On April 24, 2026, the third phase of the China Import and Export Fair (Canton Fair) — focused on baby, maternity, and children’s products — concluded.婴童喂养类产品 (infant feeding products), including baby bottles, silicone teats, and complementary feeding tools, saw a 63% year-on-year increase in overseas inquiry volume. Notably, buyers from the Middle East accounted for 28% of these inquiries and uniformly required original third-party test reports verifying compliance with both the U.S. Consumer Product Safety Improvement Act (CPC) and ISO 8124 safety standards. This development signals a structural shift in procurement behavior across key export markets — particularly for manufacturers and exporters serving the global infant care sector.
The third phase of the 2026 Canton Fair closed on April 24, 2026. According to official data released by the Canton Fair Organizing Committee, infant feeding products registered a 63% year-on-year rise in overseas buyer inquiries. Among all regional buyer groups, those from the Middle East represented 28% of total inquiries for this category and explicitly requested dual certification documentation: CPC compliance (U.S. federal standard) and ISO 8124 (international toy safety standard), along with original third-party testing reports. No further breakdowns or extended commentary were provided in the official release.
These firms face immediate eligibility pressure in Middle Eastern tenders. The requirement for CPC+ISO 8124 dual certification is now a gatekeeping condition — not merely a preference. Failure to present verified documentation may result in automatic disqualification from formal procurement processes, even if pricing or design are competitive.
Factories producing infant feeding items must verify whether their current production lines, material sourcing, and quality control protocols already meet both CPC and ISO 8124 requirements. Since CPC mandates specific lead, phthalate, and heavy metal limits — and ISO 8124 includes mechanical, flammability, and chemical testing modules — alignment is not automatic, even for facilities certified under one standard alone.
Third-party testing laboratories and certification consultants specializing in CPC and ISO 8124 are likely to see increased demand for dual-standard verification packages. However, availability of accredited labs capable of issuing both reports — especially with original hard-copy documentation acceptable to Middle Eastern customs or tender authorities — remains a practical bottleneck.
Middle Eastern procurement entities are specifying ‘original third-party test reports’ — not just certificates of conformity or self-declarations. Exporters must verify whether their existing lab partners issue originals recognized by Gulf Cooperation Council (GCC) or UAE-based tender evaluators, and whether reports include full test parameters aligned with both CPC Section 108 and ISO 8124-1:2018.
Not all infant feeding items fall equally under CPC jurisdiction (e.g., certain non-toy-like feeding tools may be exempt), nor do all require full ISO 8124-3 chemical migration testing. Companies should conduct a SKU-level gap assessment — distinguishing between products requiring full dual compliance versus those needing only partial alignment — to avoid over-investing in unnecessary certifications.
Several Gulf states have recently updated public procurement guidelines to reference CPC and ISO 8124 jointly. While no unified regional regulation exists yet, national-level tenders — especially in Saudi Arabia’s Ministry of Health and UAE’s Dubai Health Authority — are increasingly embedding these references. Monitoring tender portals for explicit citation of both standards is now operationally relevant.
From an industry perspective, this trend is better understood as an early-stage procurement signal rather than a fully enforced regulatory mandate. The 28% Middle East buyer share reflects concentrated demand from a subset of institutional and wholesale buyers — not yet broad-based market-wide adoption.

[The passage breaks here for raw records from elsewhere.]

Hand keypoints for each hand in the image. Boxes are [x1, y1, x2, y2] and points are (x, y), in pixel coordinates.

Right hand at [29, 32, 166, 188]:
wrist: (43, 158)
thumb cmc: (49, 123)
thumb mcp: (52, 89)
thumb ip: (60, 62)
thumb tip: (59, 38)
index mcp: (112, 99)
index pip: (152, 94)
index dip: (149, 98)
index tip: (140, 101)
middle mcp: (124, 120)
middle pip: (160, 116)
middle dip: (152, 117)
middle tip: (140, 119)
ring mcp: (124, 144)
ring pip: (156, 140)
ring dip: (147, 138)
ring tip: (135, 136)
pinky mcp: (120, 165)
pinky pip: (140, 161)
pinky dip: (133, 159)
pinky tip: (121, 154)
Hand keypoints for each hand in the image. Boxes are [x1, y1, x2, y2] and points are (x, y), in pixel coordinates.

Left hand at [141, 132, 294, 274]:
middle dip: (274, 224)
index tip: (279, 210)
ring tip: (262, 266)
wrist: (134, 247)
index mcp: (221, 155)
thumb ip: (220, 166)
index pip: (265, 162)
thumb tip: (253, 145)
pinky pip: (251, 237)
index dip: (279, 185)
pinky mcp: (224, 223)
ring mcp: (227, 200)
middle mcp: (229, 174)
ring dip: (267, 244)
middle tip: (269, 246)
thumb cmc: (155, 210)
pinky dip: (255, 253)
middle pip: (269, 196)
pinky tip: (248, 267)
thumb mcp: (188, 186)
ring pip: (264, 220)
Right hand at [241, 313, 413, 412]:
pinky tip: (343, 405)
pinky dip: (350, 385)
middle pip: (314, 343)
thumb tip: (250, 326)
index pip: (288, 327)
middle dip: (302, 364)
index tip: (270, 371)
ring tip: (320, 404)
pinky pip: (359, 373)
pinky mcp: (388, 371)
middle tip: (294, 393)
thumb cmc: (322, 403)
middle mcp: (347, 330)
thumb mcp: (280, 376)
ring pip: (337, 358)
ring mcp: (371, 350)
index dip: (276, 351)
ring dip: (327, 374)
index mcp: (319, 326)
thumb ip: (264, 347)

Analysis来看, the emphasis on dual certification suggests growing risk aversion among importers handling regulated consumer goods, particularly where local product liability frameworks are strengthening. Observation来看, it also highlights fragmentation in global compliance expectations: a single product line may now need to satisfy overlapping — and sometimes technically divergent — safety regimes depending on destination. Current more appropriate interpretation is that CPC+ISO 8124 dual alignment is becoming a de facto commercial prerequisite for market access in select high-potential corridors — not a universal legal requirement.

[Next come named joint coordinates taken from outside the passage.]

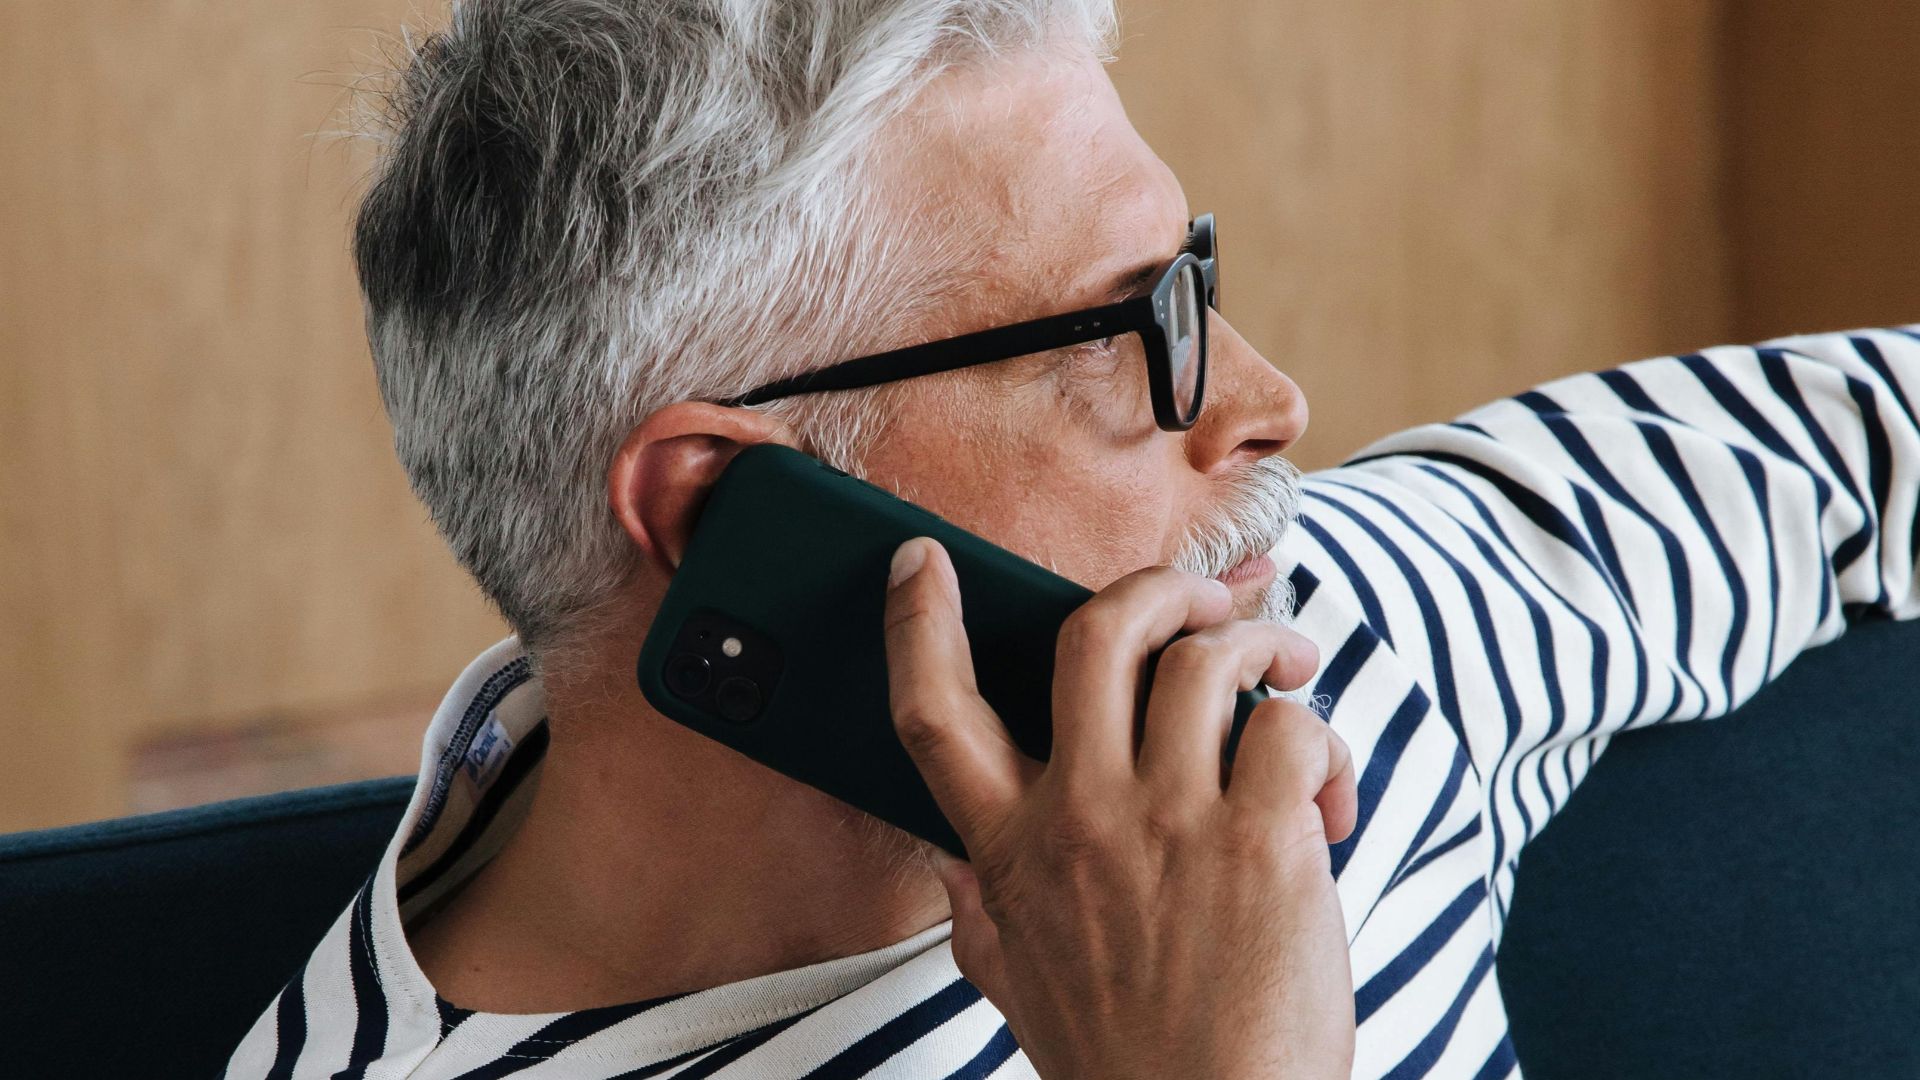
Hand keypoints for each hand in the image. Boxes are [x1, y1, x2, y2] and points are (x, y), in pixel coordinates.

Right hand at [883, 537, 1357, 1079]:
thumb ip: (978, 911)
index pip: (933, 713)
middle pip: (1095, 635)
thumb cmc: (1126, 1066)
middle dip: (1157, 587)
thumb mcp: (1015, 986)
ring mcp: (1169, 825)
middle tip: (1200, 600)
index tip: (920, 561)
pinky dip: (1319, 742)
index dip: (917, 621)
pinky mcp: (1261, 844)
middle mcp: (1079, 820)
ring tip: (1289, 670)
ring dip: (1258, 644)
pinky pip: (1290, 730)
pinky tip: (1327, 795)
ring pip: (1204, 659)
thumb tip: (949, 860)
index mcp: (1010, 853)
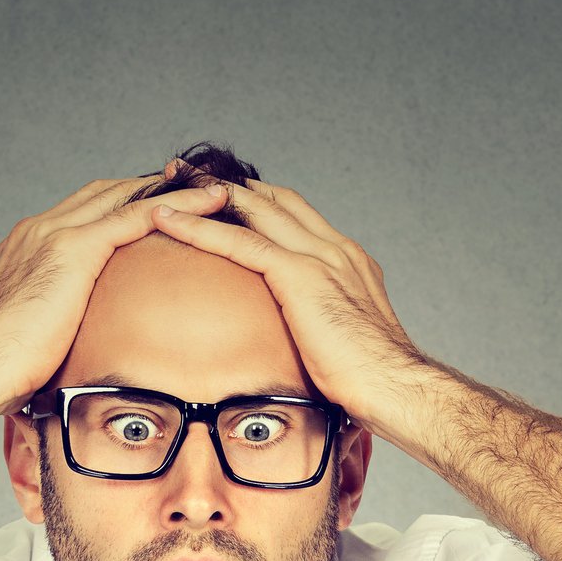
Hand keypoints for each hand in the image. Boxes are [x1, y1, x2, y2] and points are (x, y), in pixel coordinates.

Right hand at [0, 172, 231, 424]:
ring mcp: (55, 233)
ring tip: (216, 188)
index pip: (85, 212)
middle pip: (107, 192)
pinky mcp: (73, 249)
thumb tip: (74, 358)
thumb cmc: (2, 369)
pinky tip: (211, 203)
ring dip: (174, 189)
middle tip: (194, 183)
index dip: (122, 205)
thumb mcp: (36, 337)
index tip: (157, 207)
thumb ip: (57, 329)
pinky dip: (178, 206)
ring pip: (127, 195)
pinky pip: (137, 216)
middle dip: (152, 186)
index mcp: (29, 247)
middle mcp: (40, 229)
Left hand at [150, 162, 432, 437]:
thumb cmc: (371, 380)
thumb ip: (321, 327)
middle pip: (273, 199)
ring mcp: (319, 257)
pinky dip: (199, 227)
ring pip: (253, 209)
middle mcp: (334, 248)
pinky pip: (240, 242)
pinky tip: (167, 220)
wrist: (394, 388)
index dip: (258, 202)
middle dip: (227, 183)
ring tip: (169, 180)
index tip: (225, 196)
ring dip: (206, 192)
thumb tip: (301, 348)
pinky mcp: (301, 276)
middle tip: (186, 172)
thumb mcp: (342, 342)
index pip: (294, 215)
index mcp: (347, 261)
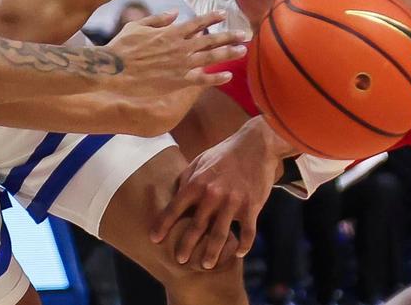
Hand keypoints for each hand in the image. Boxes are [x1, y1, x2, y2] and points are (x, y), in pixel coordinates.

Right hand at [107, 11, 246, 96]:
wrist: (114, 70)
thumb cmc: (122, 47)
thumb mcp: (137, 25)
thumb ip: (158, 19)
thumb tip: (174, 13)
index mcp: (170, 32)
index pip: (197, 23)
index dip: (211, 18)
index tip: (223, 14)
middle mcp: (180, 47)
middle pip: (210, 39)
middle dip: (229, 36)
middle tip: (245, 34)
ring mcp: (180, 64)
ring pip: (210, 57)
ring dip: (229, 53)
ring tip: (243, 51)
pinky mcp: (177, 81)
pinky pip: (201, 79)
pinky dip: (216, 77)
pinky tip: (228, 76)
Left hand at [151, 117, 292, 269]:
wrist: (256, 145)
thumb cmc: (225, 153)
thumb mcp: (200, 160)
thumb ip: (186, 178)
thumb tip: (174, 193)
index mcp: (197, 182)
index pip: (175, 208)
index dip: (163, 224)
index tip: (154, 238)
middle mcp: (212, 194)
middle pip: (196, 226)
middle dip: (186, 246)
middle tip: (180, 260)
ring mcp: (233, 202)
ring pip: (219, 234)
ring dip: (212, 252)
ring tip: (206, 265)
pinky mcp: (252, 206)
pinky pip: (247, 231)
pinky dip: (243, 245)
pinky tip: (238, 253)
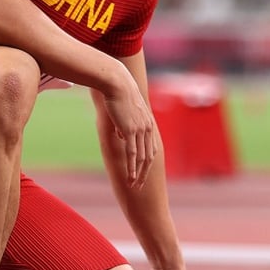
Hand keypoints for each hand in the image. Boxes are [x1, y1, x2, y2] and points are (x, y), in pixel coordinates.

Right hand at [101, 65, 156, 187]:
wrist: (117, 83)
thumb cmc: (119, 93)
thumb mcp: (126, 111)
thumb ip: (126, 124)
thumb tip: (122, 134)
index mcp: (148, 124)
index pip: (151, 148)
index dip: (147, 162)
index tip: (143, 173)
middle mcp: (148, 128)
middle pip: (149, 157)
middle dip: (145, 173)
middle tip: (140, 186)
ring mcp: (140, 130)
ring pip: (142, 158)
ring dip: (139, 174)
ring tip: (134, 185)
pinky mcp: (131, 130)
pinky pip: (133, 153)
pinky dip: (132, 167)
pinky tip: (130, 176)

This Canton Fair outcome does not indicate a new law or mandatory standard change, but rather a measurable shift in buyer expectations within a strategically important export corridor. It underscores that compliance is increasingly treated as a transactional prerequisite — not a background quality attribute. For affected enterprises, the priority is not broad certification rollout, but targeted, evidence-based verification aligned with actual tender requirements and documented buyer specifications. The event is best interpreted as a market-led calibration point — one that rewards precision over presumption.

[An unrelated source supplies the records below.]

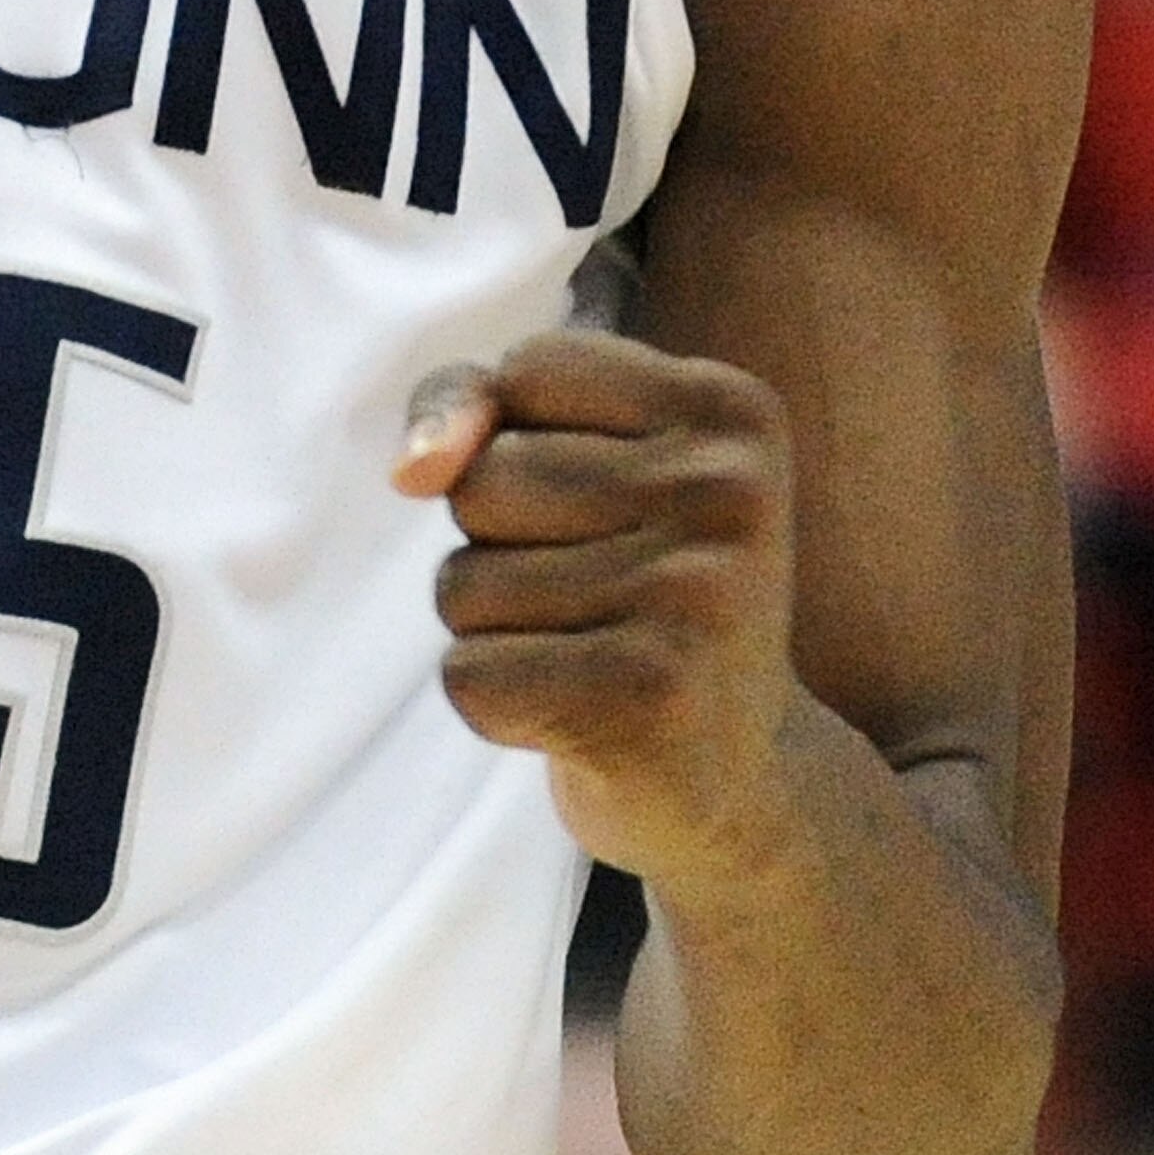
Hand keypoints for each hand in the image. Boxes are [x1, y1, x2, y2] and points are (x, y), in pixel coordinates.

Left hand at [391, 330, 798, 889]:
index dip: (518, 444)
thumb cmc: (640, 596)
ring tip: (596, 655)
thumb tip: (412, 468)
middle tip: (604, 598)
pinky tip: (582, 720)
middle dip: (502, 547)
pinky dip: (497, 706)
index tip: (609, 506)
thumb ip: (477, 407)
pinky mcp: (647, 699)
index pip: (527, 370)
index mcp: (732, 411)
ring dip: (498, 633)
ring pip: (463, 583)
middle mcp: (729, 495)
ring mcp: (695, 598)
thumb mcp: (583, 461)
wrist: (741, 784)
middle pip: (484, 479)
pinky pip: (468, 675)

Main source: Official data release from the China Import and Export Fair (Canton Fair) Organizing Committee, April 24, 2026. No additional policy documents, regulatory updates, or GCC-wide harmonization initiatives were cited in the release. Ongoing observation is warranted regarding national-level tender language updates in Saudi Arabia, UAE, and Qatar — which are not yet confirmed but represent logical next-step developments.